Speedster controls will burn your house down,buy one that cost a little more cash,its worth the piece of mind,my speedster just would not kick on some mornings so when I smelled shit getting hot I knew my fans did not kick on,I got rid of those in about 3 days and that was 3 days late in my book,theres nothing worth burning your household memories and belongings for life.over 50 dollars..


----------



## NewGrower2011 (Jan 22, 2012)

So can anyone make actual product reccomendations? Let's start with the not so obvious and skip the $30 speedster nonsense.... what real products can we source? I'm thinking the industrial sector should
offer something with the "hydro" association driving up costs like I mentioned... Hell even if the markup isn't toooo bad - where can I find something I can order.... soon... 

I'll take a few of those terms from that Growery post and see what I can dig up...


----------



## Hotwired (Jan 22, 2012)

lol good thread

I use my old speedsters as on/off switches. Better than pulling the cord out every time I need to turn it off.

Hopefully someone is using a decent variac to recommend to us.


----------



## NewGrower2011 (Jan 23, 2012)

Okay folks. Trolling around on other forums I found a link - and it was actually still valid!

http://www.circuitspecialists.com/variac-variable-ac-ps05kva.html

Not much more than a Speedster... I think I'll be ordering one real soon... Anyone able to confirm this is the right thing? Seems it...


----------



## PlantManBee (Nov 15, 2012)

Wow! I've been looking for this! Thanks for the link because the can-fan brand is like $200 bucks locally. The hydro shop guy just looked at me like I was crazy when I brought up the heat generated by the speedster type. I'm going top spend the extra cash.


----------



## ASMALLVOICE (Nov 16, 2012)

Greetings All,

I just received my speed controller for my extraction fans. It is a single phase vfd with onboard loop and/or remote input control. I got this on clearance at Graingers. $240(open box but unused), regular price $475. I can configure it to go 120 or 240 ( internal jumpers ) and has 12 amp capacity. This will allow me to dial in on the exact flow needed to maintain an ever so slight negative pressure or do rapid air exchanges ( scrubbing ). They have a ton of them, that are between 3-500 bucks, and will easily accomodate up to a 12 amp fan, be it 10" or maybe 12".




If fine tuning air flow with as little motor hum as possible, these are the medicine for that pain.
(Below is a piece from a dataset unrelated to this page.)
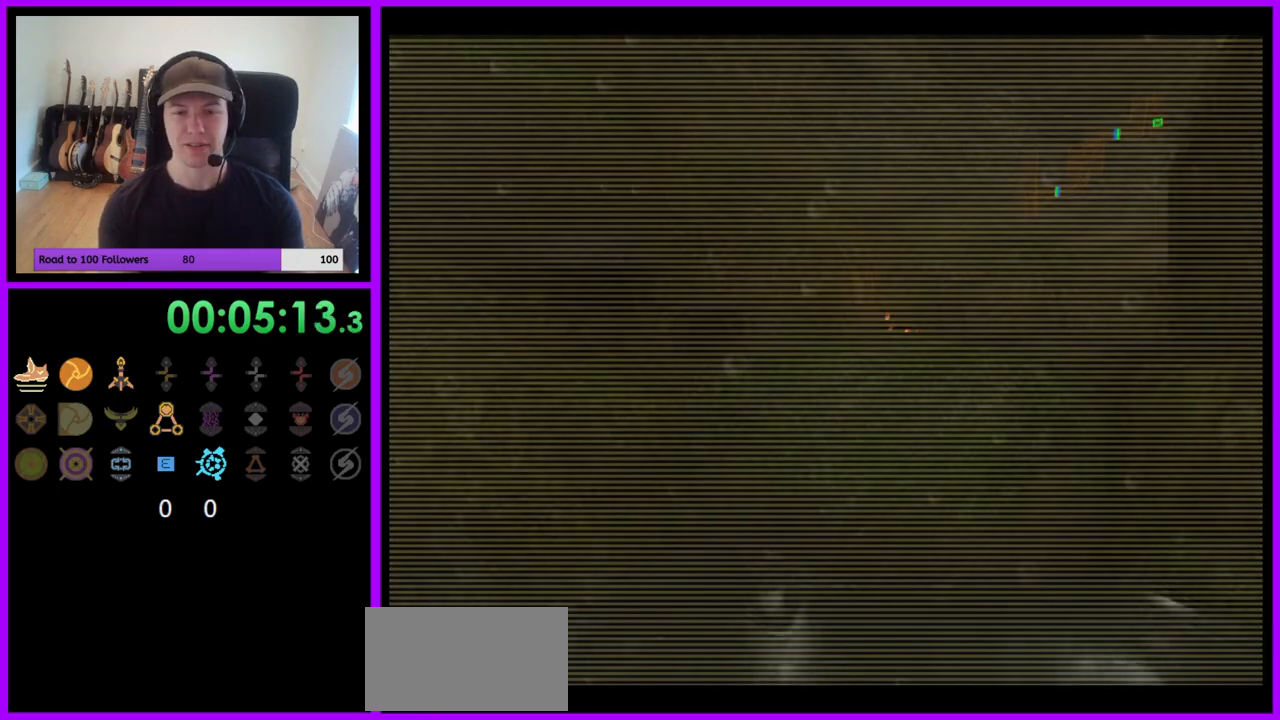
{"buttons": [], "left_stick": "up", "right_stick": "center", "events": [[117, "B", "up"], [483, "left_stick", "up"]]}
These are far superior to any "resistive" manual controller.

Peace

Asmallvoice


----------



## NewGrower2011 (Nov 16, 2012)

Glad you found those... I've still not made a purchase here, but I did see Grainger has a lot of gear that might be useful (i.e. cycle timers)... I need to dig around their site a bit more...


----------



## berkman858 (Nov 18, 2012)

NewGrower2011 said:


> So can anyone break it down for me - the difference between using one versus the other? I know some basic electronics/priciples...
> 
> From what I gather the cheap ones are essentially just a variable resistor basically... like one of the light dimmers from the local hardware store. Right? That would be a DIY for a fan speed controller unless there's more inside those little plastic boxes that I'm not accounting for... The down-side to using a variable 'resistor' is that you're still using the electricity and rather converting it to - guess what - HEAT... right? Just what you need in your grow room... more heat... And you're not doing yourself a favor on the energy bill either... doh...
> 
> ...


I have (5) 6" Max-Fans and they come with built in speed controllers. Just thought I would throw that option out there.
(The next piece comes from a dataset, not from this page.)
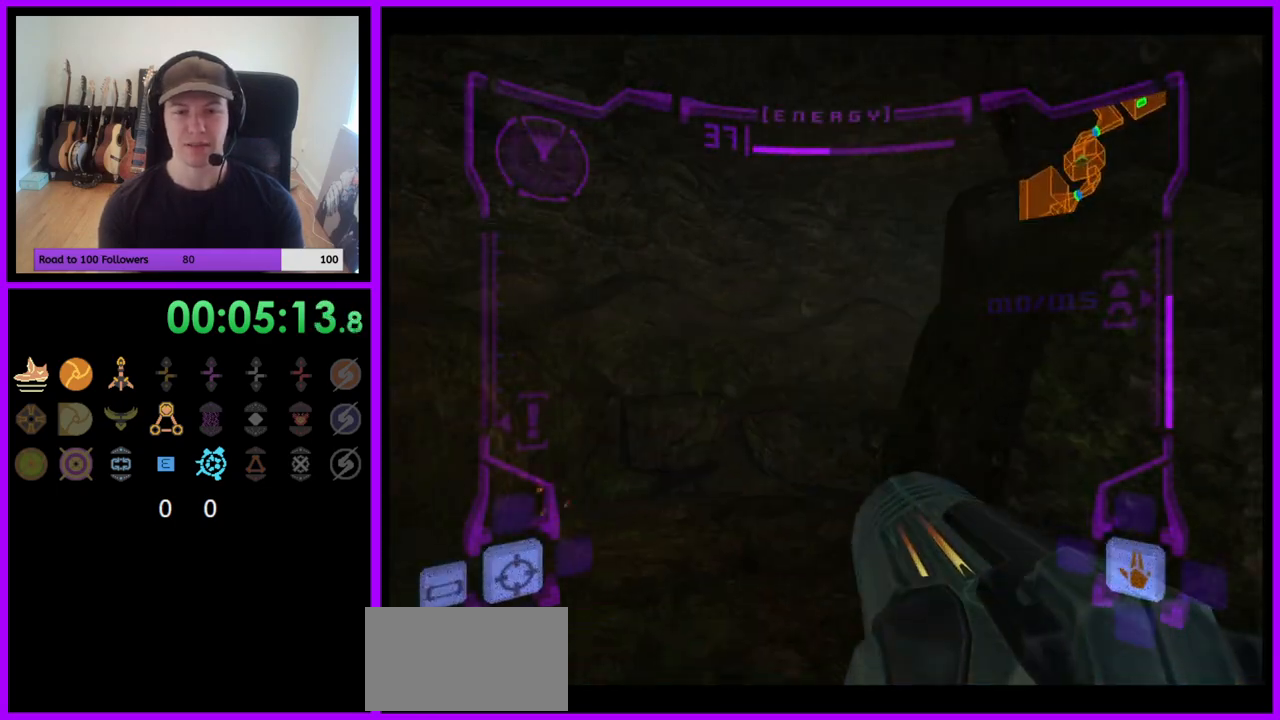
{"buttons": ["L1"], "left_stick": "up", "right_stick": "center", "events": [[100, "L1", "down"]]}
P.S. - no hum at any speed.


----------



## Tripped circuits (Nov 20, 2012)

if you run your fan with the controller that slows it down you are wasting electricity. Fans are made to run at an efficient speed. You would be better with a full on switched to a full off. Simple for two reasons, less wear and tear on the fan windings/bearings/stator and magnets. secondly if you run something more efficiently it costs less to run per work performed. just my little tid bit


----------



## acellular (Jul 16, 2013)

So it seems like the variac is the best for fans. There's a 5 amp on ebay for $65 delivered. So what can i use my Speedster on effectively? Does it work good on ecoplus water pumps? I'm gonna swap out my Speedster for the variac because my fans do hum pretty bad when dimmed down. I just want to know what will my Speedster work good on, anything?


----------



## jijiandfarmgang (Jul 16, 2013)

acellular said:


> So it seems like the variac is the best for fans. There's a 5 amp on ebay for $65 delivered. So what can i use my Speedster on effectively? Does it work good on ecoplus water pumps? I'm gonna swap out my Speedster for the variac because my fans do hum pretty bad when dimmed down. I just want to know what will my Speedster work good on, anything?


 You can use it on what it was designed to be used on "For use with brush type motors only."


----------



## FuckJeffGoldbloom (Jul 16, 2013)

then what do you suggest?


----------



## famine (Jul 16, 2013)

NewGrower2011 said:


> So can anyone make actual product reccomendations? Let's start with the not so obvious and skip the $30 speedster nonsense.... what real products can we source? I'm thinking the industrial sector should
> offer something with the "hydro" association driving up costs like I mentioned... Hell even if the markup isn't toooo bad - where can I find something I can order.... soon...
> 
> I'll take a few of those terms from that Growery post and see what I can dig up...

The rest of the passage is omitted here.